1797 Monthly Mag. III. 468 The Masquerade; or, a Collection of New Epigrams, Logographs [etc.].

  2. Phonography. A character or combination of characters representing a word; = logogram 2.

1888 I. Pitman Man. Phonography §190. 68.


  3. = logotype 1.

1872 W. Skeen Early Typography 426 It is an existing book, nearly two hundred years old, one half of which is printed with movable wooden letters, logographs, and words.

  4. = logographer 2. rare (in quot. transf.).

1862 Latham Channel Isl. iii. xviii. (ed. 2) 417 The philosophy..or mythology of the Welsh bards and logographs.

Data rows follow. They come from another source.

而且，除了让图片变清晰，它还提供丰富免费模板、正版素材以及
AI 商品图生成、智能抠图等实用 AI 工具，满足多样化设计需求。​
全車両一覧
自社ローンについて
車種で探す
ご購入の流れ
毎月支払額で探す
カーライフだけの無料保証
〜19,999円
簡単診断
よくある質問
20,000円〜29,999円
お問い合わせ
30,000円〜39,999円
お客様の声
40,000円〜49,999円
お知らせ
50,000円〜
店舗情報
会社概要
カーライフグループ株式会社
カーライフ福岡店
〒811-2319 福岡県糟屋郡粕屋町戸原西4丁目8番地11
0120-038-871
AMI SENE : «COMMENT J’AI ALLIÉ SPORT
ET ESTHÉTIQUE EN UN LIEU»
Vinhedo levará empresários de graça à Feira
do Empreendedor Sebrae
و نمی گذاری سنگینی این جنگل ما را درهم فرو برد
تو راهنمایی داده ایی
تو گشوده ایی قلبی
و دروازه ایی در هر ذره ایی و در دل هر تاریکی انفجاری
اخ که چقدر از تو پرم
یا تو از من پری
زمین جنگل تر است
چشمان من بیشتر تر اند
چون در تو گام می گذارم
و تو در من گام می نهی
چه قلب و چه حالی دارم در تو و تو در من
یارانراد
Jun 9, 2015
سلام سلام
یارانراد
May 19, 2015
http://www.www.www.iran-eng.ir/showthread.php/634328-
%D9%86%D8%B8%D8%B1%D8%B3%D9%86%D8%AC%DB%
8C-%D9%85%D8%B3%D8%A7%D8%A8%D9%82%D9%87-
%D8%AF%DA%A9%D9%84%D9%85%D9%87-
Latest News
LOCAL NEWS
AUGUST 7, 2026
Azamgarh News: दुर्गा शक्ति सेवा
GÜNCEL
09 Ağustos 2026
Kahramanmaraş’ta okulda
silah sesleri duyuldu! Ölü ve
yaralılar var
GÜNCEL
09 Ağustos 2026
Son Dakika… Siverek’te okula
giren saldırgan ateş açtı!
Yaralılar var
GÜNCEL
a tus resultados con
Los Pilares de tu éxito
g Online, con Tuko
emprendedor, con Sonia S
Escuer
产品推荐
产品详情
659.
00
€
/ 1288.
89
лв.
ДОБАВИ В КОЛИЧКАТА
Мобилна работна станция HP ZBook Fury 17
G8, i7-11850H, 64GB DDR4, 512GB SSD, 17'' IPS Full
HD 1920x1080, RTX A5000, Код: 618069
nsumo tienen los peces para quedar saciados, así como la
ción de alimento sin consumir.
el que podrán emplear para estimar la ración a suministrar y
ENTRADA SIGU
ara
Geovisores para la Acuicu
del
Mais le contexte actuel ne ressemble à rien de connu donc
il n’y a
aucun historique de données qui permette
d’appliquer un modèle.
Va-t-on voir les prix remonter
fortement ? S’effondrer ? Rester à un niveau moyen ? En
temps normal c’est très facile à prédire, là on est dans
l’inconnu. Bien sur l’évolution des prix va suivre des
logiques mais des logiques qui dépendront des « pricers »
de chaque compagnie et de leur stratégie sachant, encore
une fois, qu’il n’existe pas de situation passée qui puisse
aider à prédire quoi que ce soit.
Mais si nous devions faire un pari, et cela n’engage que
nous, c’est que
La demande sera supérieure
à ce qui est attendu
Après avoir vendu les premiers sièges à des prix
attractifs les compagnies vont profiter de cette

  5. An instrument for giving a graphic representation of speech-sounds.

1879 G. B. Prescott Sp. Telephone 295 For recording vocal impulses one of the most sensitive instruments is the logograph, invented by W. H. Barlow, F.R.S.

  Hence ˈlogograph v. trans., to print with logotypes.

1843 Biographical Dict. II. ii. 576 A second edition appeared in 1764 and a third in 1797–9 (which being logographed, or printed with a separately cast type for every word, was reissued in 1801).